Holly is a PhD student studying Bronze Age Aegean Art and Archaeology with Dr. Emily Catherine Egan. She received her MA in Art History from the University of Georgia in May 2020. Her thesis titled, “An Unpublished Greek ‘Grave’ Relief in The Brooks Museum: Contextualizing Banquet Scenes within the Votive and Funerary Landscapes of Late Classical Attica” investigated vestiges of pigment and reassessed an unprovenanced Athenian marble relief from the late fourth century BCE. Although very interested in classical Greek material, Holly’s primary interest is in the art of the Aegean Bronze Age and especially Minoan and Mycenaean wall painting. She is interested in exploring related questions of materiality, the interconnectedness and trade of pigments across cultures, and how to understand the visual traditions and crafts of painting within the larger contexts of the Mediterranean.

Publications

"Visual Flexibility: Votive and Funerary Banquet Reliefs in Late Classical Attica"

Holly explores the continuity of aesthetics in banquet reliefs from the Late Classical to Hellensitic period by analyzing the lesser known and smaller corpus of votive banquet relief types.

Art History and Archaeology

Author/Lead: Holly Marie Miller
Dates:

Votvie banquet reliefs featuring a reclining elder male employed a visual language that to ancient viewers unambiguously defined the nature and identity of a hero.
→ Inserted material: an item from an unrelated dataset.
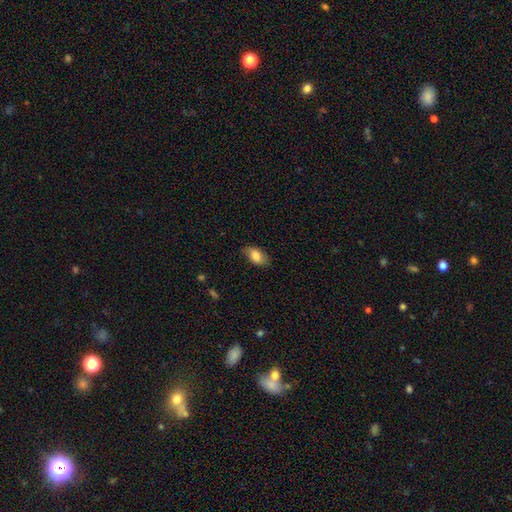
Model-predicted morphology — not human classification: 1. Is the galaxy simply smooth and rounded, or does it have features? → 81% smooth, 12% featured or disk, 7% star or artifact.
This highly flexible language appears to have been quickly adopted in the heroising realm of funerary monuments by the end of the Late Classical period, circa 400-323 BCE, and remained a desired aesthetic throughout the Hellenistic period, circa 323-33 BCE. In this lesser known and smaller corpus of votive banquet reliefs, few examples retain any vestiges of polychromy or inscriptions. An unstudied and unpublished relief of this type from the Memphis Brooks Museum of Art, however, exceptionally retains both. A close study of this relief provides insight into the aesthetic tastes of the Late Classical period, as well as an understanding of how banqueting iconography, originally reserved for a hero rather than heroised deceased, was emphatically adopted into the funerary sphere at the end of the fourth century BCE.

The Brooks Relief, un- known maker, Greece (Athens), votive relief, late 4th-early 3rd century BCE, Marble (MBMA LI.90.3). Original museum label: “Unknown Maker, Greek (Athens) Grave Relief, mid-4th to early 3rd century B.C.E. Marble (MBMA LI.90.3)” (permission granted by Shannon Perry, Registrar for Exhibitions and Loans, Memphis Brooks Museum of Art).